I say “hear hear” to the OP. I felt sad for the kid but he was a glurge machine and people piled on the praise for his HORRIBLE poetry. Of course its heartless and cruel to say outloud that he blow chunks poetry-wise – and I used to work for a major international bookseller, so I had to claim it didn’t suck lots of times as a condition of my employment. Oh the many times I called his latest crapfest/sapfest “heartfelt” when I really, really wanted to call it “sucky.” Honestly I have considered this very same pitting myself from time to time.

And no, sincerity does not make poetry good, else we would all have masterworks in our 13th-year diaries.

BTW, I am not pitting the kid for writing crappy poetry (which is a perfectly normal thing to do at 13 as suggested by me just above). I am pitting the people who promote the hell out of him, call his poetry “good,” and suggest that you are Evil Incarnate if you don’t agree (and own the six-volume boxed set).

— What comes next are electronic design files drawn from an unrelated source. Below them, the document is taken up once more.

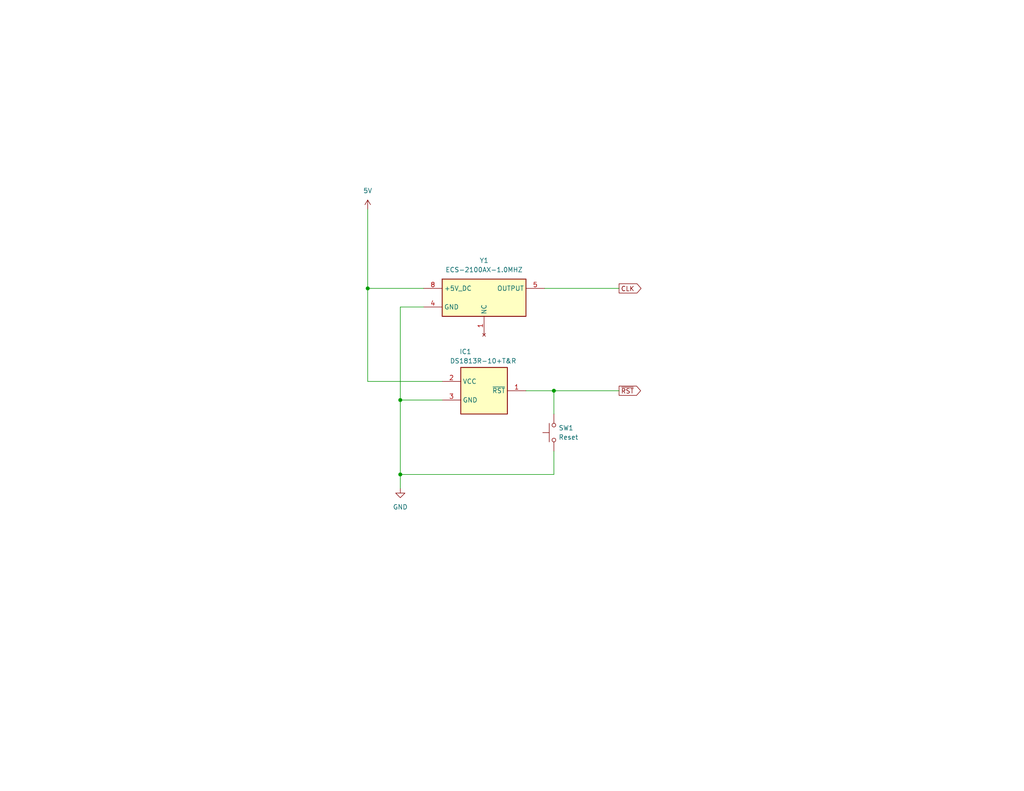
<source format=kicad_sch>
(kicad_sch
	(version 20231120)
	(generator "eeschema")
	(generator_version "8.0")
	(uuid "86e0ad0c-53ad-47d0-8503-f8131e248506")
	(paper "A")
	(title_block
		(title "65C02 Single Board Computer")
	)
	
	(junction
		(at 109.22 129.54)
		(diameter 0)
		(color 0 0 0 0)
		(uuid "3e99943a-47df-45f5-afa4-d466515c1988")
	)
	(junction
		(at 100.33 78.74)
		(diameter 0)
		(color 0 0 0 0)
		(uuid "982e9bcf-039e-435e-a4a8-3c67e3ab7e5b")
	)
	(junction
		(at 151.13 106.68)
		(diameter 0)
		(color 0 0 0 0)
		(uuid "cee66bc0-af84-4955-a6d6-a37ba8aa0cc5")
	)
	(junction
		(at 109.22 109.22)
		(diameter 0)
		(color 0 0 0 0)
		(uuid "f6dd239c-1f2d-4399-b804-f35c50e7b5cf")
	)
	(wire
		(pts
			(xy 120.65 104.14) (xy 100.33 104.14)
		)
		(stroke
			(width 0)
			(type default)
		)
		(uuid "10dfb834-cf7d-4860-b5f8-f6c7cfc7bc4c")
	)
	(wire
		(pts
			(xy 151.13 129.54) (xy 109.22 129.54)
		)
		(stroke
			(width 0)
			(type default)
		)
		(uuid "11969110-f127-45f8-a060-9f30fca5776b")
	)
	(wire
		(pts
			(xy 143.51 106.68) (xy 151.13 106.68)
		)
		(stroke
			(width 0)
			(type default)
		)
		(uuid "1fee56b3-e7e1-4830-adad-6ae452a52af9")
	)
	(wire
		(pts
			(xy 151.13 106.68) (xy 168.91 106.68)
		)
		(stroke
			(width 0)
			(type default)
		)
		(uuid "3c170805-864a-4647-8a02-322fd3d56e24")
	)
	(wire
		(pts
			(xy 109.22 109.22) (xy 109.22 83.82)
		)
		(stroke
			(width 0)
			(type default)
		)
		(uuid "593c6399-b7ca-4f72-b57e-cad25dfde3f9")
	)
	(wire
		(pts
			(xy 100.33 104.14) (xy 100.33 78.74)
		)
		(stroke
			(width 0)
			(type default)
		)
		(uuid "6c68ddb4-0851-466f-908b-bd327b482f7b")
	)
	(wire
		(pts
			(xy 151.13 123.19) (xy 151.13 129.54)
		)
		(stroke
			(width 0)
			(type default)
		)
		(uuid "7383ceb4-cd58-4304-96f2-87d5d563fb86")
	)
	(wire
		(pts
			(xy 120.65 109.22) (xy 109.22 109.22)
		)
		(stroke
			(width 0)
			(type default)
		)
		(uuid "7ea827ce-eb08-4153-a962-935a0caf8939")
	)
	(wire
		(pts
			(xy 100.33 78.74) (xy 100.33 57.15)
		)
		(stroke
			(width 0)
			(type default)
		)
		(uuid "83bb3827-12a4-4774-8b0f-1fb83cbebf2f")
	)
	(wire
		(pts
			(xy 151.13 106.68) (xy 151.13 113.03)
		)
		(stroke
			(width 0)
			(type default)
		)
		(uuid "85ffa25d-2f1f-450f-903f-900f8131cea1")
	)
	(wire
		(pts
			(xy 109.22 83.82) (xy 115.57 83.82)
		)
		(stroke
			(width 0)
			(type default)
		)
		(uuid "b4ee7049-c617-49ca-890c-539532b67442")
	)
	(wire
		(pts
			(xy 109.22 109.22) (xy 109.22 129.54)
		)
		(stroke
			(width 0)
			(type default)
		)
		(uuid "b510f72b-b2fb-4c07-84f2-9082de385b52")
	)
	(wire
		(pts
			(xy 100.33 78.74) (xy 115.57 78.74)
		)
		(stroke
			(width 0)
			(type default)
		)
		(uuid "c7956502-e9a2-40e1-aa80-7111d5f530ae")
	)
	(wire
		(pts
			(xy 109.22 129.54) (xy 109.22 133.35)
		)
		(stroke
			(width 0)
			(type default)
		)
		(uuid "ca25f486-f1eb-4190-9d57-e89b031b54cf")
	)
	(wire
		(pts
			(xy 148.59 78.74) (xy 168.91 78.74)
		)
		(stroke
			(width 0)
			(type default)
		)
		(uuid "d6762176-afd1-4b07-bd36-0e0e164aafdf")
	)
	(global_label "~{RST}"
		(shape output)
		(at 168.91 106.68 0)
		(fields_autoplaced yes)
		(effects
			(font
				(size 1.27 1.27)
			)
			(justify left)
		)
		(uuid "23814f1d-0013-44f1-94c4-3e0240c0f4fc")
		(property "Intersheetrefs" "${INTERSHEET_REFS}"
			(at 175.3423 106.68 0)
			(effects
				(font
					(size 1.27 1.27)
				)
				(justify left)
				(hide yes)
			)
		)
	)
	(global_label "CLK"
		(shape output)
		(at 168.91 78.74 0)
		(fields_autoplaced yes)
		(effects
			(font
				(size 1.27 1.27)
			)
			(justify left)
		)
		(uuid "b4d8ffb8-e7d0-4d3c-bcd3-4f46b3571ce2")
		(property "Intersheetrefs" "${INTERSHEET_REFS}"
			(at 175.4633 78.74 0)
			(effects
				(font
					(size 1.27 1.27)
				)
				(justify left)
				(hide yes)
			)
		)
	)
	(symbol
		(lib_id "Switch:SW_Push")
		(at 151.13 118.11 90)
		(unit 1)
		(exclude_from_sim no)
		(in_bom yes)
		(on_board yes)
		(dnp no)
		(fields_autoplaced yes)
		(uuid "46ba35a5-257b-48ca-b97f-69177b720bd3")
		(property "Reference" "SW1"
			(at 152.4 116.8399 90)
			(effects
				(font
					(size 1.27 1.27)
				)
				(justify right)
			)
		)
		(property "Value" "Reset"
			(at 152.4 119.3799 90)
			(effects
				(font
					(size 1.27 1.27)
				)
				(justify right)
			)
		)
		(property "Footprint" ""
			(at 146.05 118.11 0)
			(effects
				(font
					(size 1.27 1.27)
				)
				(hide yes)
			)
		)
		(property "Datasheet" "~"
			(at 146.05 118.11 0)
			(effects
				(font
					(size 1.27 1.27)
				)
				(hide yes)
			)
		)
		(property "Description" "Push button switch, generic, two pins"
			(at 151.13 118.11 0)
			(effects
				(font
					(size 1.27 1.27)
				)
				(hide yes)
			)
		)
		(pin "1"
			(uuid "c89b68ca-8c44-496c-9b31-42939c46ebad")
		)
		(pin "2"
			(uuid "209f617f-27e0-490b-89d1-d968a366929a")
		)
		(instances
			(project "SBC-prototype"
				(path "/1c8fb460-190a-4823-a6aa-9b1d397d6158/11b89fcc-67ce-4c2b-820d-bfcafe1ea5b4"
					(reference "SW1")
					(unit 1)
				)
			)
		)
	)
	(symbol
		(lib_id "power:VDC")
		(at 100.33 57.15 0)
		(unit 1)
		(exclude_from_sim no)
		(in_bom yes)
		(on_board yes)
		(dnp no)
		(uuid "a75a3644-3796-4aeb-bc56-091feaadb7ba")
		(property "Reference" "#PWR02"
			(at 100.33 60.96 0)
			(effects
				(font
					(size 1.27 1.27)
				)
				(hide yes)
			)
		)
		(property "Value" "5V"
			(at 100.33 52.07 0)
			(effects
				(font
					(size 1.27 1.27)
				)
			)
		)
		(property "Footprint" ""
			(at 100.33 57.15 0)
			(effects
				(font
					(size 1.27 1.27)
				)
				(hide yes)
			)
		)
		(property "Datasheet" ""
			(at 100.33 57.15 0)
			(effects
				(font
					(size 1.27 1.27)
				)
				(hide yes)
			)
		)
		(property "Description" "Power symbol creates a global label with name \"VDC\""
			(at 100.33 57.15 0)
			(effects
				(font
					(size 1.27 1.27)
				)
				(hide yes)
			)
		)
		(pin "1"
			(uuid "7aba6a82-d922-4417-9ea3-6d01f20fa5c2")
		)
		(instances
			(project "SBC-prototype"
				(path "/1c8fb460-190a-4823-a6aa-9b1d397d6158/11b89fcc-67ce-4c2b-820d-bfcafe1ea5b4"
					(reference "#PWR02")
					(unit 1)
				)
			)
		)
	)
	(symbol
		(lib_id "6502-sbc:ECS-2100AX-1.0MHZ")
		(at 115.57 78.74 0)
		(unit 1)
		(exclude_from_sim no)
		(in_bom yes)
		(on_board yes)
		(dnp no)
		(fields_autoplaced yes)
		(uuid "ad0c5fde-09b5-4918-b038-93dee8ec65c5")
		(property "Reference" "Y1"
			(at 132.08 71.12 0)
			(effects
				(font
					(size 1.27 1.27)
				)
			)
		)
		(property "Value" "ECS-2100AX-1.0MHZ"
			(at 132.08 73.66 0)
			(effects
				(font
					(size 1.27 1.27)
				)
			)
		)
		(property "Footprint" "ECS2100AX10MHZ"
			(at 144.78 173.66 0)
			(effects
				(font
					(size 1.27 1.27)
				)
				(justify left top)
				(hide yes)
			)
		)
		(property "Datasheet" "https://componentsearchengine.com/Datasheets/1/ECS-2100AX-1.0MHZ.pdf"
			(at 144.78 273.66 0)
			(effects
				(font
					(size 1.27 1.27)
				)
				(justify left top)
				(hide yes)
			)
		)
		(property "Description" "Standard Clock Oscillators DIP-8 5V 1MHz"
			(at 115.57 78.74 0)
			(effects
				(font
					(size 1.27 1.27)
				)
				(hide yes)
			)
		)
		(property "Height" "5.4"
			(at 144.78 473.66 0)
			(effects
				(font
					(size 1.27 1.27)
				)
				(justify left top)
				(hide yes)
			)
		)
		(property "Mouser Part Number" "520-TCH100-X"
			(at 144.78 573.66 0)
			(effects
				(font
					(size 1.27 1.27)
				)
				(justify left top)
				(hide yes)
			)
		)
		(property "Mouser Price/Stock" "https://www.mouser.co.uk/ProductDetail/ECS/ECS-2100AX-1.0MHZ?qs=45Pde4zb71svfgs%2F4%2FEJSA%3D%3D"
			(at 144.78 673.66 0)
			(effects
				(font
					(size 1.27 1.27)
				)
				(justify left top)
				(hide yes)
			)
		)
		(property "Manufacturer_Name" "ECS"
			(at 144.78 773.66 0)
			(effects
				(font
					(size 1.27 1.27)
				)
				(justify left top)
				(hide yes)
			)
		)
		(property "Manufacturer_Part_Number" "ECS-2100AX-1.0MHZ"
			(at 144.78 873.66 0)
			(effects
				(font
					(size 1.27 1.27)
				)
				(justify left top)
				(hide yes)
			)
		)
		(pin "1"
			(uuid "76b83fe9-facc-43b9-97b5-2ad7d6ec539a")
		)
		(pin "4"
			(uuid "82d1ce06-71db-4cdf-99cf-419be490973b")
		)
		(pin "8"
			(uuid "39ed8c71-a7a6-4571-8e13-0059c8a0da17")
		)
		(pin "5"
			(uuid "1cca805a-a686-4999-ab4b-40390522c1eb")
		)
		(instances
			(project "SBC-prototype"
				(path "/1c8fb460-190a-4823-a6aa-9b1d397d6158/11b89fcc-67ce-4c2b-820d-bfcafe1ea5b4"
					(reference "Y1")
					(unit 1)
				)
			)
		)
	)
	(symbol
		(lib_id "6502-sbc:DS1813R-10+T&R")
		(at 132.08 105.41 0)
		(unit 1)
		(exclude_from_sim no)
		(in_bom yes)
		(on_board yes)
		(dnp no)
		(uuid "d3ab5e61-84b1-48c0-9a31-6edafaf8e8c1")
		(property "Reference" "IC1"
			(at 127 96.012 0)
			(effects
				(font
					(size 1.27 1.27)
				)
			)
		)
		(property "Value" "DS1813R-10+T&R"
			(at 131.826 98.552 0)
			(effects
				(font
					(size 1.27 1.27)
				)
			)
		)
		(property "Footprint" "SOT95P237X112-3N"
			(at 102.108 102.616 0)
			(effects
				(font
					(size 1.27 1.27)
				)
				(justify left top)
				(hide yes)
			)
		)
		(property "Datasheet" "https://componentsearchengine.com/Datasheets/2/DS1813R-10+T&R.pdf"
			(at 142.24 295.25 0)
			(effects
				(font
					(size 1.27 1.27)
				)
				(justify left top)
				(hide yes)
			)
		)
		(property "Description" "Maxim DS1813R-10+T&R, Voltage Supervisor 4.25  4.49 V, Reset Input, 3-Pin SOT-23"
			(at 136.652 100.33 0)
			(effects
				(font
					(size 1.27 1.27)
				)
				(hide yes)
			)
		)
		(property "Height" "1.12"
			(at 142.24 495.25 0)
			(effects
				(font
					(size 1.27 1.27)
				)
				(justify left top)
				(hide yes)
			)
		)
		(property "Mouser Part Number" "700-DS1813R-10T&R"
			(at 142.24 595.25 0)
			(effects
				(font
					(size 1.27 1.27)
				)
				(justify left top)
				(hide yes)
			)
		)
		(property "Mouser Price/Stock" "https://www.mouser.co.uk/ProductDetail/Analog-Devices-Maxim-Integrated/DS1813R-10%2bTR?qs=0Y9aZN%252BMVCUEX%2FgvPX%252B6Nw%3D%3D"
			(at 142.24 695.25 0)
			(effects
				(font
					(size 1.27 1.27)
				)
				(justify left top)
				(hide yes)
			)
		)
		(property "Manufacturer_Name" "Analog Devices"
			(at 142.24 795.25 0)
			(effects
				(font
					(size 1.27 1.27)
				)
				(justify left top)
				(hide yes)
			)
		)
		(property "Manufacturer_Part_Number" "DS1813R-10+T&R"
			(at 142.24 895.25 0)
			(effects
				(font
					(size 1.27 1.27)
				)
				(justify left top)
				(hide yes)
			)
		)
		(pin "2"
			(uuid "f72f7059-e609-49e4-8f34-e12a10e14656")
		)
		(pin "1"
			(uuid "01611205-8d4d-4c57-909b-2c5b8520d4a4")
		)
		(pin "3"
			(uuid "e7d1c5f7-f116-4d60-ba8d-3d6756b25e17")
		)
		(instances
			(project "SBC-prototype"
				(path "/1c8fb460-190a-4823-a6aa-9b1d397d6158/11b89fcc-67ce-4c2b-820d-bfcafe1ea5b4"
					(reference "IC1")
					(unit 1)
				)
			)
		)
	)
	(symbol
		(lib_id "power:GND")
		(at 109.22 133.35 0)
		(unit 1)
		(exclude_from_sim no)
		(in_bom yes)
		(on_board yes)
		(dnp no)
		(fields_autoplaced yes)
		(uuid "e7faa8b6-c0b5-4dbc-900f-3d8f5abe1688")
		(property "Reference" "#PWR01"
			(at 109.22 139.7 0)
			(effects
				(font
					(size 1.27 1.27)
				)
				(hide yes)
			)
		)
		(property "Value" "GND"
			(at 109.22 138.43 0)
			(effects
				(font
					(size 1.27 1.27)
				)
			)
		)
		(property "Footprint" ""
			(at 109.22 133.35 0)
			(effects
				(font
					(size 1.27 1.27)
				)
				(hide yes)
			)
		)
		(property "Datasheet" ""
			(at 109.22 133.35 0)
			(effects
				(font
					(size 1.27 1.27)
				)
				(hide yes)
			)
		)
		(property "Description" "Power symbol creates a global label with name \"GND\" , ground"
			(at 109.22 133.35 0)
			(effects
				(font
					(size 1.27 1.27)
				)
				(hide yes)
			)
		)
		(pin "1"
			(uuid "7bcf1d4d-fb6a-4ad1-9e2c-0503d4f77e85")
		)
		(instances
			(project "SBC-prototype"
				(path "/1c8fb460-190a-4823-a6aa-9b1d397d6158/11b89fcc-67ce-4c2b-820d-bfcafe1ea5b4"
					(reference "#PWR01")
					(unit 1)
				)
			)
		)
	)
)
</source>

Oprah is the key to the whole thing. If she praises a book that’s crap, people will buy it and tell themselves it’s great because she said so. Maya Angelou’s “poetry” doesn’t exactly inspire a lot of people, but she’s Oprah’s friend, so she gets to milk it for every cent she can get from people who swoon over her Winfrey-recommended drivel.

Very true. Just ask Jim Croce. :smiley:

Oh, dear.

That poetry isn’t just crap. It’s boring crap, which is far worse.

Absolutely, it matters, to some, whether a poet or thinker is an authentic gal or chap. I don’t remember the details (someone here surely will, I hope), but there was a tremendous flap about the “fraud” committed by an (Australian?) poet who wrote a book of poems supposedly written by a young survivor of Hiroshima (or perhaps a victim of Japanese aggression?), which was peddled to, and published by, an important academic press. Almost universally lauded by critics, until the hoax was revealed, at which point all hell broke loose. Similar to the Sokol hoax in many important details.

People (idiots) lap up all kinds of crap when they believe they’re dealing with the genuine article.

Just wondering, does this mean that Lance Armstrong became less profound once he recovered?

At least it doesn’t appear that Mattie’s parents went out and hired a talented poet to pen verses to pass off as Mattie’s. The poetry may not be any good, but at least we don’t have another Opal Mehta scandal on our hands.

I was thinking of someone else named Jim, actually, but you can fill in whatever examples you like.